───── PAGE EXTRACT

Do you like Mother’s Day?

Anonymous
Anonymous wrote:I hate it and would much rather have it not exist at all. I spend the whole lead up to the day being anxious about doing something adequate from my mom and stepmom (both of whom will get touchy if I don't strike the right note). And I also get anxious that DH will do nothing. I have a great DH who loves me and is fantastic 99.9% of the time. But it sucks when people ask what people are doing for you for mothers day and you have to say nothing. So I tell him, do something so I don't have to say that. So it is just a lot of people checking boxes unenthusiastically and another set of people having to accept overtures graciously kind of knowing that they are being given unenthusiastically.

Treat people good all the time and you don't need a performative holiday.


This.
Anonymous
I like it for my mom but not me.

Although it is one of the few days/year we order in.
Anonymous
I hate it.

When guys/kids/spouses do the dishes or cook or clean or something because "It's Mothers Day!" all they are doing is pointing out that they don't do anything to help the other 364 days of the year.

Restaurants are crowded with families and little kids and stressed out moms. No thanks.

──────────

◆ EXERCISE A:
In the Mother's Day thread, what share of the time does the first poster say DH is fantastic?
◆ EXERCISE B:
Translate this sentence from the Mother's Day thread into Spanish: "Restaurants are crowded with families and little kids and stressed out moms."
◆ EXERCISE C:
From the Mother's Day thread, write out the part that opens with the words containing "Although it is" and closes with "moms. No thanks.".

───── RECORDS SUPPLIED

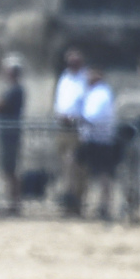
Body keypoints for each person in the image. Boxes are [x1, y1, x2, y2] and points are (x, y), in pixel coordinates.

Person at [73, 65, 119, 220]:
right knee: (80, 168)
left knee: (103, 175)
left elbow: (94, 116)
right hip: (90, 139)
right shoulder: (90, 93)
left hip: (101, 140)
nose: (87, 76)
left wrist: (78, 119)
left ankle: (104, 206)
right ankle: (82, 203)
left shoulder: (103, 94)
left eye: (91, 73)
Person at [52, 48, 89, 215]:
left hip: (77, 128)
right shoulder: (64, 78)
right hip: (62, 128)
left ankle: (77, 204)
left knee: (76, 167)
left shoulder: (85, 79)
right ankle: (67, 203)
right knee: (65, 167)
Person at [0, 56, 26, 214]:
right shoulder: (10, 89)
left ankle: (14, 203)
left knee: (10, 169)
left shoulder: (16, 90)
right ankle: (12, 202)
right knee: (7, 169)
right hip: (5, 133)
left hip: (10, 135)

──────────
───── RECORDS SUPPLIED

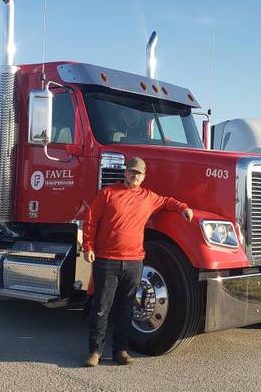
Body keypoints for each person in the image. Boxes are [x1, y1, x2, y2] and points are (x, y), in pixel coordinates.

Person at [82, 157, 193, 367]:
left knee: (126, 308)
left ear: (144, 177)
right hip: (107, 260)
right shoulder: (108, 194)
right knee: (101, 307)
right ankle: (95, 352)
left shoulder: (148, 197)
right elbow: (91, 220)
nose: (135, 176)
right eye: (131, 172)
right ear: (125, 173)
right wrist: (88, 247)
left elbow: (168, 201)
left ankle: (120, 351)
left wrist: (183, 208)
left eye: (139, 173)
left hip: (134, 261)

──────────

◆ TASK RESPONSE A:
99.9% of the time.

◆ TASK RESPONSE B:
Los restaurantes están abarrotados de familias, niños pequeños y mamás estresadas.

◆ TASK RESPONSE C:
Although it is one of the few days/year we order in.
Anonymous
I hate it.

When guys/kids/spouses do the dishes or cook or clean or something because "It's Mothers Day!" all they are doing is pointing out that they don't do anything to help the other 364 days of the year.

Restaurants are crowded with families and little kids and stressed out moms. No thanks.